## Work order:
Produce a verbatim transcription of all records.

^^^^^^^^

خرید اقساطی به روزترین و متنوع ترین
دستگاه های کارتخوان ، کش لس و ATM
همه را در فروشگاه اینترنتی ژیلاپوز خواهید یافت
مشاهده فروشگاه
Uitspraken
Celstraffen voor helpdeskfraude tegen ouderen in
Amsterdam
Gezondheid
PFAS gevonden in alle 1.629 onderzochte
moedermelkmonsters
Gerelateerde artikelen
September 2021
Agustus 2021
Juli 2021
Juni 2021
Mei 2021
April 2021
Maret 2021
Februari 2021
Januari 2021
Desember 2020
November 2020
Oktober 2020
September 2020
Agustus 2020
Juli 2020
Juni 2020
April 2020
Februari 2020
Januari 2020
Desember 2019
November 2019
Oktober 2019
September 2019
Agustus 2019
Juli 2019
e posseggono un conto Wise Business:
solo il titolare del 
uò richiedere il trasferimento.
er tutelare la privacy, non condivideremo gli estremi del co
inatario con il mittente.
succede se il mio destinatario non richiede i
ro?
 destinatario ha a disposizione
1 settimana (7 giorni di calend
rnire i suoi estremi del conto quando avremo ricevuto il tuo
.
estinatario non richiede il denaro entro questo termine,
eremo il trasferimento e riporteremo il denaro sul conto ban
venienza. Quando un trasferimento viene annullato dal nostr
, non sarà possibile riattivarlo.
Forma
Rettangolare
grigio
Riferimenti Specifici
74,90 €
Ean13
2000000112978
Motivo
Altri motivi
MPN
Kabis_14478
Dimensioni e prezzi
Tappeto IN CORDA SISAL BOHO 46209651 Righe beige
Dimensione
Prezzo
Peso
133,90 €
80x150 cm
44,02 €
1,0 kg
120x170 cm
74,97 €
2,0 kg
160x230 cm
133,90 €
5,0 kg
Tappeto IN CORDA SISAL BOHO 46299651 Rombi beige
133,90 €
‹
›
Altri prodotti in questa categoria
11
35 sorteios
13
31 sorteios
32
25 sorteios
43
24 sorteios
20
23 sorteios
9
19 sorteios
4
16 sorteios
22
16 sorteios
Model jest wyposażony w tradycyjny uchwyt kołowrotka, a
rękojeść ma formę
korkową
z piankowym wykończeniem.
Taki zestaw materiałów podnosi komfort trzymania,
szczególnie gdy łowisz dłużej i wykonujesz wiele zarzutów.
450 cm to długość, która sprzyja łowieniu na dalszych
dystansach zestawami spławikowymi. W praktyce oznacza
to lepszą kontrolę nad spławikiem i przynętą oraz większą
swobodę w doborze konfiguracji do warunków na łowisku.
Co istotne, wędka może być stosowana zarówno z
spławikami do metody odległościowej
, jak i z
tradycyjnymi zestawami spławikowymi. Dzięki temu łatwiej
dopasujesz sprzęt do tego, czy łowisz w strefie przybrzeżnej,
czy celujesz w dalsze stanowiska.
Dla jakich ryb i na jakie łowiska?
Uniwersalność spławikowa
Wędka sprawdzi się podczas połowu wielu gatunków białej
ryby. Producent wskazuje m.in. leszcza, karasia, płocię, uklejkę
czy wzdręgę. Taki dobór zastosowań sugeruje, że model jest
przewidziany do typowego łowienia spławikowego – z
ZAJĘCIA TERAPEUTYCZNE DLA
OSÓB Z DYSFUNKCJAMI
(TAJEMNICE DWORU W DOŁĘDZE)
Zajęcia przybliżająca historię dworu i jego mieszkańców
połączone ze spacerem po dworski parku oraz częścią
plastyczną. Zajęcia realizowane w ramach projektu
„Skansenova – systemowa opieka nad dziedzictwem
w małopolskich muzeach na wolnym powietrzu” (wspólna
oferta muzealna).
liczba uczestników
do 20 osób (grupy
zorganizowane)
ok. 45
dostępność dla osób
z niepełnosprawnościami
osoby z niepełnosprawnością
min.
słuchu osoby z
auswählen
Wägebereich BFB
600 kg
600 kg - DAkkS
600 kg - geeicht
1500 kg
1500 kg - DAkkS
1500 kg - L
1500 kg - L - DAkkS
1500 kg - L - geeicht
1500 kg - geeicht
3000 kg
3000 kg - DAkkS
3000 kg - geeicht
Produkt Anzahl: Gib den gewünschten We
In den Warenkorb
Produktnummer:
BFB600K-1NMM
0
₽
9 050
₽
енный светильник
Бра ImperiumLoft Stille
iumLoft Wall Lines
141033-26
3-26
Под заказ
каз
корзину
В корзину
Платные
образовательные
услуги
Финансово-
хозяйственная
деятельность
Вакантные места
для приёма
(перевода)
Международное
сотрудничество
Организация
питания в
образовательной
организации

^^^^^^^^

## Task answer:
خرید اقساطی به روزترین و متنوع ترین
دستگاه های کارتخوان ، کش لس و ATM
همه را در فروشگاه اینترنتی ژیلاپوز خواهید یافت
مشاهده فروشگاه
Uitspraken
Celstraffen voor helpdeskfraude tegen ouderen in
Amsterdam
Gezondheid
PFAS gevonden in alle 1.629 onderzochte
moedermelkmonsters
Gerelateerde artikelen
September 2021
Agustus 2021
Juli 2021
Juni 2021
Mei 2021
April 2021
Maret 2021
Februari 2021
Januari 2021
Desember 2020
November 2020
Oktober 2020
September 2020
Agustus 2020
Juli 2020
Juni 2020
April 2020
Februari 2020
Januari 2020
Desember 2019
November 2019
Oktober 2019
September 2019
Agustus 2019
Juli 2019
e posseggono un conto Wise Business:
solo il titolare del 
uò richiedere il trasferimento.
er tutelare la privacy, non condivideremo gli estremi del co
inatario con il mittente.
succede se il mio destinatario non richiede i
ro?
 destinatario ha a disposizione
1 settimana (7 giorni di calend
rnire i suoi estremi del conto quando avremo ricevuto il tuo
.
estinatario non richiede il denaro entro questo termine,
eremo il trasferimento e riporteremo il denaro sul conto ban
venienza. Quando un trasferimento viene annullato dal nostr
, non sarà possibile riattivarlo.
Forma
Rettangolare
grigio
Riferimenti Specifici
74,90 €
Ean13
2000000112978
Motivo
Altri motivi
MPN
Kabis_14478
Dimensioni e prezzi
Tappeto IN CORDA SISAL BOHO 46209651 Righe beige
Dimensione
Prezzo
Peso
133,90 €
80x150 cm
44,02 €
1,0 kg
120x170 cm
74,97 €
2,0 kg
160x230 cm
133,90 €
5,0 kg
Tappeto IN CORDA SISAL BOHO 46299651 Rombi beige
133,90 €
‹
›
Altri prodotti in questa categoria
11
35 sorteios
13
31 sorteios
32
25 sorteios
43
24 sorteios
20
23 sorteios
9
19 sorteios
4
16 sorteios
22
16 sorteios
Model jest wyposażony w tradycyjny uchwyt kołowrotka, a
rękojeść ma formę
korkową
z piankowym wykończeniem.
Taki zestaw materiałów podnosi komfort trzymania,
szczególnie gdy łowisz dłużej i wykonujesz wiele zarzutów.
450 cm to długość, która sprzyja łowieniu na dalszych
dystansach zestawami spławikowymi. W praktyce oznacza
to lepszą kontrolę nad spławikiem i przynętą oraz większą
swobodę w doborze konfiguracji do warunków na łowisku.
Co istotne, wędka może być stosowana zarówno z
spławikami do metody odległościowej
, jak i z
tradycyjnymi zestawami spławikowymi. Dzięki temu łatwiej
dopasujesz sprzęt do tego, czy łowisz w strefie przybrzeżnej,
czy celujesz w dalsze stanowiska.
Dla jakich ryb i na jakie łowiska?
Uniwersalność spławikowa
Wędka sprawdzi się podczas połowu wielu gatunków białej
ryby. Producent wskazuje m.in. leszcza, karasia, płocię, uklejkę
czy wzdręgę. Taki dobór zastosowań sugeruje, że model jest
przewidziany do typowego łowienia spławikowego – z
ZAJĘCIA TERAPEUTYCZNE DLA
OSÓB Z DYSFUNKCJAMI
(TAJEMNICE DWORU W DOŁĘDZE)
Zajęcia przybliżająca historię dworu i jego mieszkańców
połączone ze spacerem po dworski parku oraz częścią
plastyczną. Zajęcia realizowane w ramach projektu
„Skansenova – systemowa opieka nad dziedzictwem
w małopolskich muzeach na wolnym powietrzu” (wspólna
oferta muzealna).
liczba uczestników
do 20 osób (grupy
zorganizowane)
ok. 45
dostępność dla osób
z niepełnosprawnościami
osoby z niepełnosprawnością
min.
słuchu osoby z
auswählen
Wägebereich BFB
600 kg
600 kg - DAkkS
600 kg - geeicht
1500 kg
1500 kg - DAkkS
1500 kg - L
1500 kg - L - DAkkS
1500 kg - L - geeicht
1500 kg - geeicht
3000 kg
3000 kg - DAkkS
3000 kg - geeicht
Produkt Anzahl: Gib den gewünschten We
In den Warenkorb
Produktnummer:
BFB600K-1NMM
0
₽
9 050
₽
енный светильник
Бра ImperiumLoft Stille
iumLoft Wall Lines
141033-26
3-26
Под заказ
каз
корзину
В корзину
Платные
образовательные
услуги
Финансово-
хозяйственная
деятельность
Вакантные места
для приёма
(перевода)
Международное
сотрудничество
Организация
питания в
образовательной
организации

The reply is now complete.